Task directions:
From the passage on cars as political signifiers, return the span that begins at the words "At one level, this" and ends after "right of centre.", with every character unchanged.

Text provided:
During the run up to the 1997 election, these car based signifiers then multiplied. Blair is reported as saying a week before the election that he was convinced he would win when he saw ‘obviously well-to-do people in new cars’ supporting Labour (Woods and Nuki 1997). Having perceived that they had successfully captured Sierra Man, they turned their attention to ‘Galaxy Man’ (e.g. Woods & Nuki 1997). ‘Mondeo Man’ also gets an occasional look in, and some other mentions prior to 1997 (e.g Massey 1996; Clarkson 1996), but these references have no direct connection to the election.[12] There are a couple of fairly weak references in the run up to the election (Guardian 1997; Cohen 1997),[13] but as a political signifier, Mondeo Man comes into his own a year or two later, and then becomes hegemonic as the signifier of Labour’s target voter. Then, after the election, the new Tory leader William Hague continues the identification of key voters with cars. He is told by a taxi driver on the way from Newcastle upon Tyne to the airport that he will not vote Tory again, having voted Tory for much of his life. ‘We have to win over that taxi driver and millions like him’ (Hastings 1997).

 

At one level, this set of connections between cars and voting patterns could be taken as simply a byword for a particular psephological category. Colin Hay thus uses the phrase as a synonym for the median voter as outlined in theories of electoral behaviour (1999: 97).[14] It is thus used, both by Hay and other commentators on New Labour, and in general political usage, to signify a certain political-economic location - C2 floating voter, ‘middle England’ - and thus a position along left-right continuum.[15] In Hay’s book, the phrase appears in the middle of a discussion of the application of Downs’ economic theory of democracy to New Labour’s modernisation – the moving of Labour to the political middle or even to the right of centre.

Data extract:
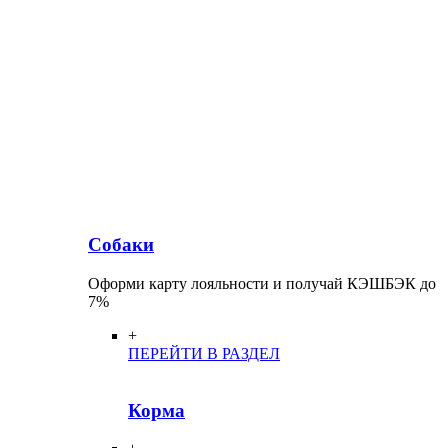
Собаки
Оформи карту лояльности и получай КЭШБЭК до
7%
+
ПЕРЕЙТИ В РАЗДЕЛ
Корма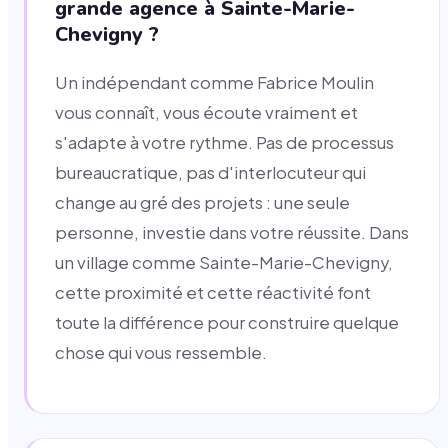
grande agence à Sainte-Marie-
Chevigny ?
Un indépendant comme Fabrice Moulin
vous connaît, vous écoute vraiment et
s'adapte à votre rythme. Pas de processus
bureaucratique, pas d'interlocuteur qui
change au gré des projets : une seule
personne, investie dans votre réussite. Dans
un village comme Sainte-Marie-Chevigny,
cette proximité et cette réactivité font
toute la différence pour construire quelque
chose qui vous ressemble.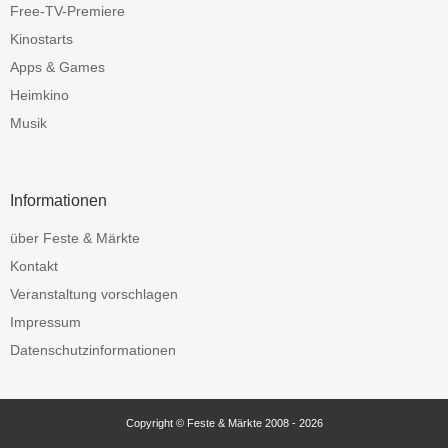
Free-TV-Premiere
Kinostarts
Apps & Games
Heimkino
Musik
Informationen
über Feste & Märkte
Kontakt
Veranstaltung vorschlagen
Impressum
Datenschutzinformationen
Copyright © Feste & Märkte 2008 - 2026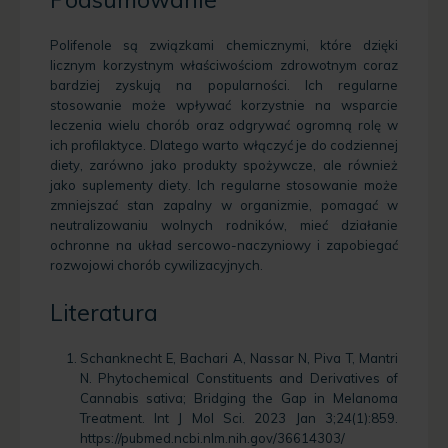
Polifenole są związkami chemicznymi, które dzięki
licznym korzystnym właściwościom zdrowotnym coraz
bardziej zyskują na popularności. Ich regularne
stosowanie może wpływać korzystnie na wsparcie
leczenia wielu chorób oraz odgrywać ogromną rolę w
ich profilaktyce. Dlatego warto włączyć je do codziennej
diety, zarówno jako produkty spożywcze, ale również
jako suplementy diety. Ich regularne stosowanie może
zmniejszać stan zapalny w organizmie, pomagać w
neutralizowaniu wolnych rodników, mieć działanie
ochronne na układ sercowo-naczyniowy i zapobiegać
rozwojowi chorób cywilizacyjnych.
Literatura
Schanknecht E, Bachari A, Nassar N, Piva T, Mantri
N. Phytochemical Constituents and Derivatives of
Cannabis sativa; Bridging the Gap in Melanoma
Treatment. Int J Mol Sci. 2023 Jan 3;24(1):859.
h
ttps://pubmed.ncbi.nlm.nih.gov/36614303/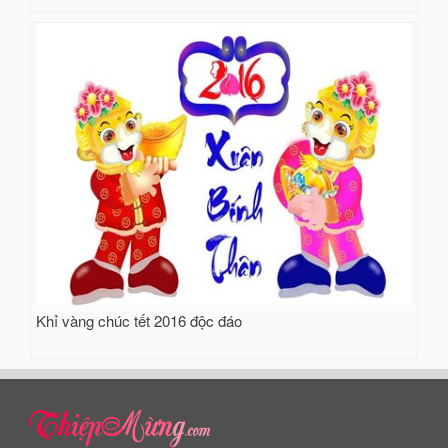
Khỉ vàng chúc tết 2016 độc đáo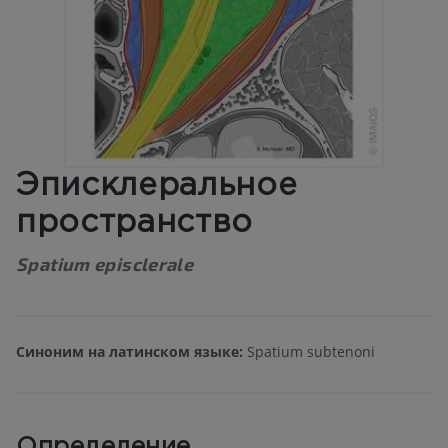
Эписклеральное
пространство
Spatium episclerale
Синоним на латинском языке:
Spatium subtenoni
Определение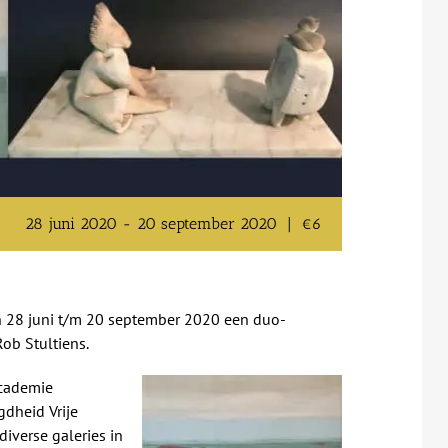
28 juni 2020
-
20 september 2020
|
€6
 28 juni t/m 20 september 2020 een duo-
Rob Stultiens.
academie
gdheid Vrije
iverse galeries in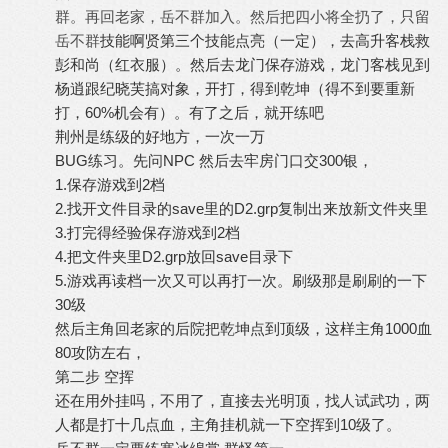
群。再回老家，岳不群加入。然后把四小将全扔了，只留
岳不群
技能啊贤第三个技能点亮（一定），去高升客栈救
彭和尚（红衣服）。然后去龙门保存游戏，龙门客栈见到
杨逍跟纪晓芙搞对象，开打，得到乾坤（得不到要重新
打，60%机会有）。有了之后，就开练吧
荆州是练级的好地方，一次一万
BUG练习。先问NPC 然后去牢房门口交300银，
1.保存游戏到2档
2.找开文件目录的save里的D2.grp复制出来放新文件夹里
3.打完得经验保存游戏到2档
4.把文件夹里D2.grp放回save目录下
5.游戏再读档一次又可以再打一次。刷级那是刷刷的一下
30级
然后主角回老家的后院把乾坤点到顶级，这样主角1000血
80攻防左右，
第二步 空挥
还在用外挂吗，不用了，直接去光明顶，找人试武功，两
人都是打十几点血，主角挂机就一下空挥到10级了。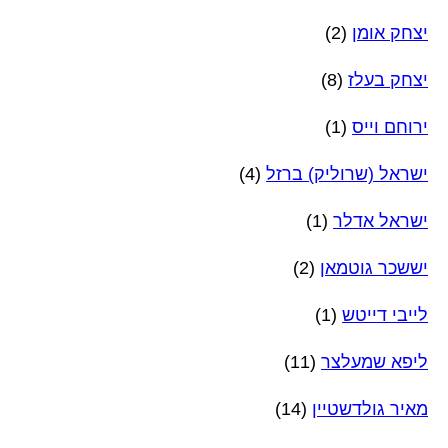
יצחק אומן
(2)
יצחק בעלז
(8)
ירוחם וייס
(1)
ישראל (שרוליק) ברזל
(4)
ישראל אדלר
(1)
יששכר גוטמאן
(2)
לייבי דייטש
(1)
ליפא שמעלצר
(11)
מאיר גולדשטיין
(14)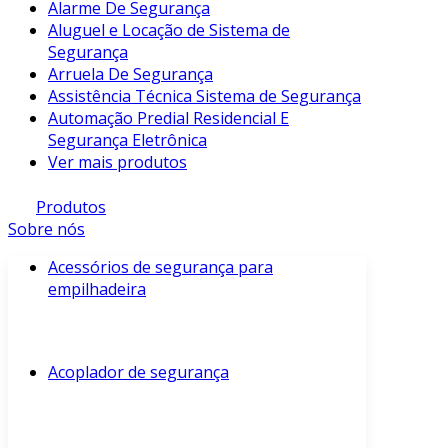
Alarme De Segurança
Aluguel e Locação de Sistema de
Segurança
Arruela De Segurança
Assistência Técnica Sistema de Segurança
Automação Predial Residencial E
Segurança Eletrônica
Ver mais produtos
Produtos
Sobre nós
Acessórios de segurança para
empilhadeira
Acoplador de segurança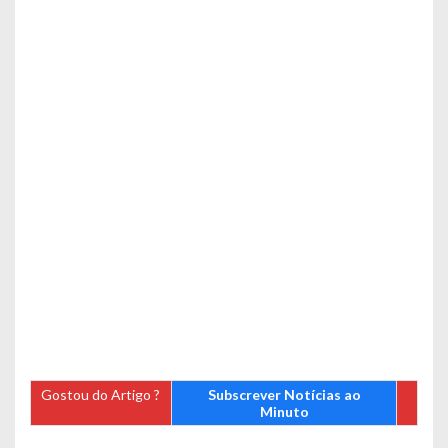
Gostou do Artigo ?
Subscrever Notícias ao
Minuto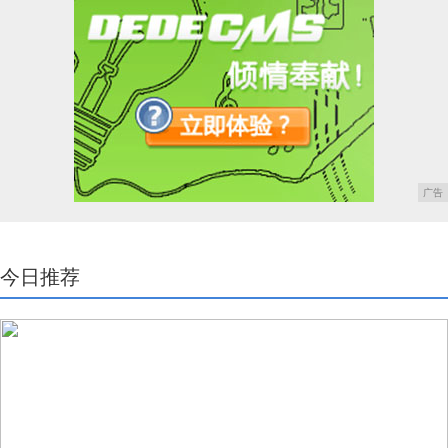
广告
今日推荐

Response below:
At one level, this set of connections between cars and voting patterns could be taken as simply a byword for a particular psephological category. Colin Hay thus uses the phrase as a synonym for the median voter as outlined in theories of electoral behaviour (1999: 97).[14] It is thus used, both by Hay and other commentators on New Labour, and in general political usage, to signify a certain political-economic location - C2 floating voter, ‘middle England’ - and thus a position along left-right continuum.[15] In Hay’s book, the phrase appears in the middle of a discussion of the application of Downs’ economic theory of democracy to New Labour’s modernisation – the moving of Labour to the political middle or even to the right of centre.